Clarissa Street Elder

I joined TE as an Intergenerational History Ambassador because it’s essential to me that people who tell our stories have skin in the game.  I grew up in the 3rd Ward “village” in various locations on and around Clarissa Street, attending both #3 School and Immaculate Conception. Then on to St. Agnes High School for a year before taking off to Japan with my Mom and Stepdad. I returned home two years later to graduate from St. Agnes in 1958. Soon after, I married and was happy to raise my children in the “village,” living on Greig Street and Plymouth Avenue until gentrification took over. Although I was the first Black woman to work in the office at Haloid Xerox in 1962, in my heart I was an entrepreneur. While I had started a couple of small businesses initially, my biggest business was on Jefferson Avenue.

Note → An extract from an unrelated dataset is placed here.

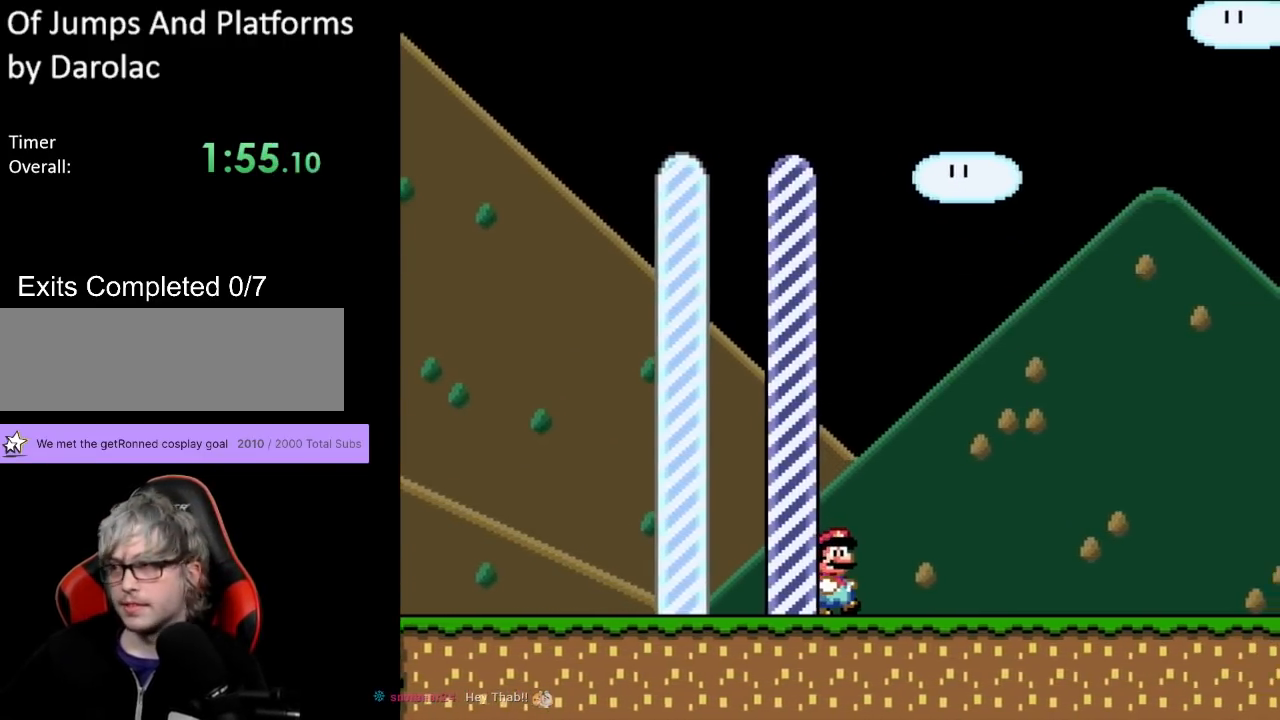
{"buttons": [], "events": [[33, "A", "down"], [200, "A", "up"], [350, "A", "down"], [467, "A", "up"]]}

I founded Uhuru (Swahili for Freedom), an African clothes, fabrics and artifacts store which went on to become the first Black gift shop in Midtown Plaza. The mission of my elder years has been to secure the legacy of my father as the trustee of the Howard W. Coles’ Collection at Rochester Museum and Science Center (RMSC).  He was a prominent figure in the African American community in Rochester and beyond. Among many accomplishments, he founded and published the Frederick Douglass Voice newspaper (aka the Rochester Voice) from 1933-1996, where I worked as editor for its last six years. He was also a realtor, housing researcher, jobs advocate and worked on behalf of migrant laborers. He and my mother, Alma Kelso Coles Greene, were the first Black radio broadcasters in Rochester. My mother’s family also has deep roots in Rochester and she and I were featured in the RMSC exhibit, Changemakers: Rochester Women Who Changed the World. I am pleased to have been one of the founding members of the Clarissa Street Reunion Committee. I continue to serve on many advisory boards and committees, including for the Antiracist Curriculum convened by PathStone Foundation, the RMSC DEI Committee, and The Frederick Douglass International Airport Arts Committee. Working with the teens at TE has given me renewed energy to help them better the world they have inherited, in part by learning from what we were able to create on Clarissa Street not so long ago.

Sahiyra Dillard

Youth History Ambassador

I am an 11th grade vocal major at the School of the Arts.  Since 2021, I have been a Youth Organizer and a Youth History Ambassador with Teen Empowerment. The work that I do carries so much importance and means so much to a lot of people. I’m able to tell a story and bring back so many memories that were so significant to not only people but to the Rochester community as a whole. For example, I helped put together Clarissa Uprooted: The Exhibit. Specifically, I worked on the Charles Price Virtual Reality Streetscape and on the Black-owned Businesses sections of the exhibit that brings Clarissa St. back to life in a creative and honest way. This was the most inspiring part of the project to me to see how much my people had built for themselves and their European immigrant neighbors. As well, I loved talking with Ms. Jeannie Hymes Harris, who I wrote a poem about. (They knocked down her house, which also included Underground Railroad tunnels in the basement!?!)